I can speak on the EMPs, though and all that said, I feel quite confident that you'll not find better sounding speakers that look as beautifully as the EMP Impression line for their price. The E55Tis are phenominal for $800/pair. EMP is a sister company of RBH and coincidentally, one of the best sounding systems (not electrostatic) that I've ever heard was an RBH setup, so that had an obvious influence on my decision. EMP also offers a 30-day in home demo period (as does aperion), so I couldn't pass that offer up. They were such great speakers I decided to save the money and stick with them at the end of the 30 days. I got the entire Impression 5.1 system for less than the price of just a pair of Emo 8.3 towers and far less than the Grand Verus towers would have cost me.

Just some food for thought. I am not pushing the EMPs at all. I think you should buy the best speakers your money will buy. Honestly, they were my last choice of the speakers I was considering, but for the price, I still maintain they can't be beat.


----------



## Jungle Jack (Jul 28, 2009)

yelis300 said:


> my avr does hd audio processing, so i dont need that, and a also got a new blu-ray player a few months ago so im good there.
> 
> maybe i should pass on the speakers and get myself a nice big amplifier for the speakers. Im certain id have sonic improvement.
> 
> and i could sell the velodyne for a matching set of subs


Hello,
You cannot go wrong adding an Amplifier to your HT. Truly an item that is technology resistant as opposed to AVR's with a new HDMI spec coming seemingly every other month.
Cheers,
JJ


----------



## IrishStout (Nov 12, 2010)

You might want to consider the SVS M-series as well. I have the little brothers the STS-02 and SCS-02 and they sound fantastic for the price and size. The clarity and the mid level performance make you feel like you are right there surrounded by aliens or at the concert... anyway just a thought?
I have heard the PSB and personally I would not buy anything under the T6.. I heard the T5's and they just couldn't compete with the T6, SVS STS-02, B&W 685's.. But again that is just my personal opinion.

Cheers and happy shopping..


----------



## Jungle Jack (Jul 28, 2009)

Hello,
Speakers are a decidedly subjective arena. Often Speakers with textbook Frequency Response are not the ones that people prefer. 

This is why I am such a proponent of auditioning as many speakers as possible. Unfortunately, many areas are devoid of a great number of Speaker Companies and stores like Best Buy have become the only game in town.
Moreover, Speakers that boast fantastic Build Quality at amazing prices are only available Internet Direct.

SVS is a prime example of a Company that is able to use high grade materials at great prices thanks almost solely by selling direct. Thanks to Professional Reviews and a large contingent of satisfied customers, SVS is getting more and more recognition.
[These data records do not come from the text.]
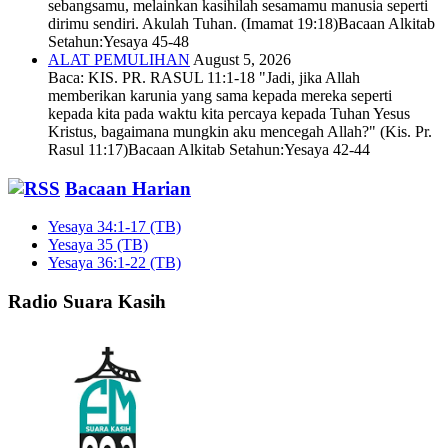
sebangsamu, melainkan kasihilah sesamamu manusia seperti
dirimu sendiri. Akulah Tuhan. (Imamat 19:18)Bacaan Alkitab
Setahun:Yesaya 45-48
ALAT PEMULIHAN
August 5, 2026
Baca: KIS. PR. RASUL 11:1-18 "Jadi, jika Allah
memberikan karunia yang sama kepada mereka seperti
kepada kita pada waktu kita percaya kepada Tuhan Yesus
Kristus, bagaimana mungkin aku mencegah Allah?" (Kis. Pr.
Rasul 11:17)Bacaan Alkitab Setahun:Yesaya 42-44
Bacaan Harian
Yesaya 34:1-17 (TB)
Yesaya 35 (TB)
Yesaya 36:1-22 (TB)
Radio Suara Kasih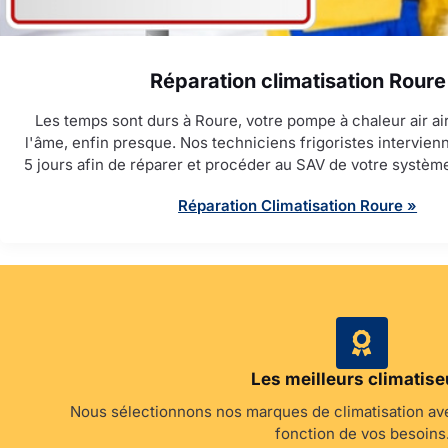
Réparation climatisation Roure
Les temps sont durs à Roure, votre pompe à chaleur air air
l'âme, enfin presque. Nos techniciens frigoristes intervie
5 jours afin de réparer et procéder au SAV de votre système
Réparation Climatisation Roure »
Les meilleurs climatise
Nous sélectionnons nos marques de climatisation ave
fonction de vos besoins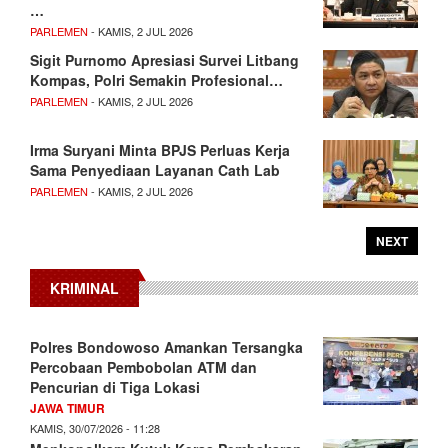
…
PARLEMEN
- KAMIS, 2 JUL 2026
Sigit Purnomo Apresiasi Survei Litbang
Kompas, Polri Semakin Profesional…
PARLEMEN
- KAMIS, 2 JUL 2026
Irma Suryani Minta BPJS Perluas Kerja
Sama Penyediaan Layanan Cath Lab
PARLEMEN
- KAMIS, 2 JUL 2026
NEXT
KRIMINAL
Polres Bondowoso Amankan Tersangka
Percobaan Pembobolan ATM dan
Pencurian di Tiga Lokasi
JAWA TIMUR
KAMIS, 30/07/2026 - 11:28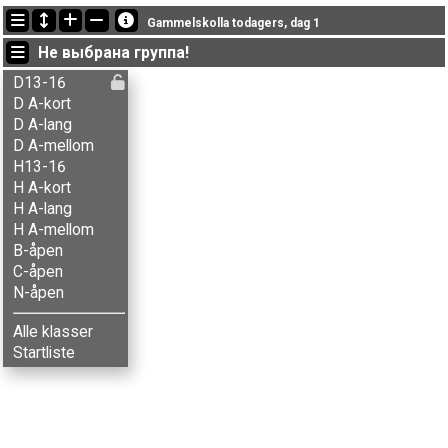
Последние обновления
Gammelskolla todagers, dag 1
07:54:04: Linn Blekkan (
N-åpen
) финишировал with status finished
Не выбрана группа!
18:51:37: Antonin Talon (
C-åpen
) финишировал с результатом 44:11 (10)
18:39:35: Charlotte Thrane (
Damer A-lang
) финишировал с результатом 111:59 (14)
D13-16
D A-kort
D A-lang
D A-mellom
H13-16
H A-kort
H A-lang
H A-mellom
B-åpen
C-åpen
N-åpen
Alle klasser
Startliste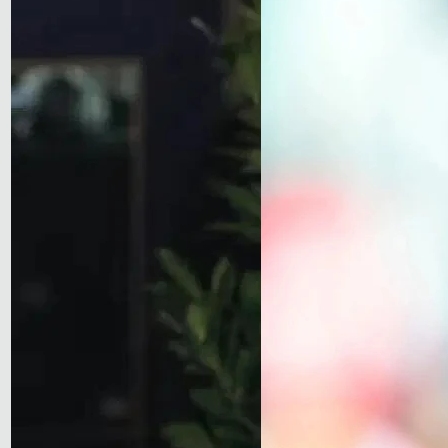
üçüncü oldu.
Yamaha için güzel bir test günü olurken Apr
saatlerinde ciddi bir kaza geçiren ve hastan
ayağında kırıklar oluşması nedeniyle testten
kemiğinde ve ayak baş parmağında kırık te
Fernandez için de testler ilk günden sona er
Aprilia'nın günü kazasız geçiren tek sürüc
açıklama yaptı; "Kazaların sebebini tam ol
arkada kullanacak yeterli yumuşak lastiğim
lastik de bu. Ortanın yol tutuş seviyesi çok
bilmiyorum ama ben kendi sürüşümde bunu
VR46 sürücüsü Fabio Di Giannantonio'nun d
kemiğinde kırık tespit edildi. Di Giannanton
dönecek.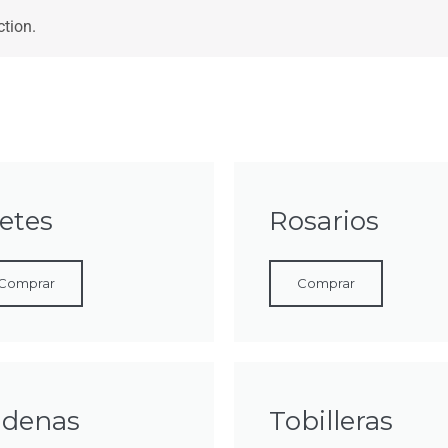
tion.
etes
Rosarios
Comprar
Comprar
adenas
Tobilleras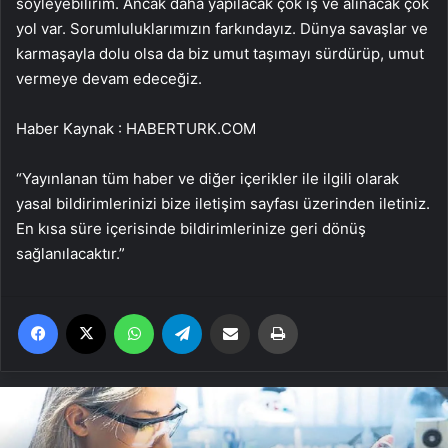
söyleyebilirim. Ancak daha yapılacak çok iş ve alınacak çok
yol var. Sorumluluklarımızın farkındayız. Dünya savaşlar ve
karmaşayla dolu olsa da biz umut taşımayı sürdürüp, umut
vermeye devam edeceğiz.
Haber Kaynak : HABERTURK.COM
“Yayınlanan tüm haber ve diğer içerikler ile ilgili olarak
yasal bildirimlerinizi bize iletişim sayfası üzerinden iletiniz.
En kısa süre içerisinde bildirimlerinize geri dönüş
sağlanılacaktır.”
Facebook
X
WhatsApp
Telegram
Email'den paylaş
Yaz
In truth, there are a plethora of Speaker Manufacturers that use this Business Model to bring speakers with top notch Tweeters are Woofers at prices that mainstream Brands have a difficult time matching.

On the flip side, the customer loses the ability to audition the Speaker and in the event they do not like them have to pay for Shipping often quite heavy speakers. In addition, there are companies like B&W, Focal, Paradigm, and others that build their own speaker components and offer both the advantage of being able to be auditioned and the ability to custom design the tweeters and woofers for each model that they make.

Having the ability to custom design the given speaker driver for each driver is a major advantage. In addition, by building every part of the speaker helps to offset the pricing advantage Internet Direct Speaker Companies offer.

The number of choices of Speakers is mind numbing. Add to this all of the different types of making sound (Electrostatic, Planar, Horns, etc) beyond conventional speakers and it really underscores the need to audition as many speakers as possible in order to find the ones that best suit you.
Cheers,
JJ


----------



## yelis300 (Nov 9, 2010)

thank you everybody for your time and opinions/advice. ive decided to give myself some more time to research speakers and make a decision a few months down the road.

for now i decided to buy 3 emotiva xpa-3 amps and the umc-1 processor. aside from my paradigms, my avr is my oldest component in my system. i also always felt i needed to go with separates eventually so that in future upgrades i wont need to worry about amp power and can spend a larger chunk of money into the av processor.

all the power and headroom should make the paradigms sing, maybe even enough that i decide i wont need speakers.


----------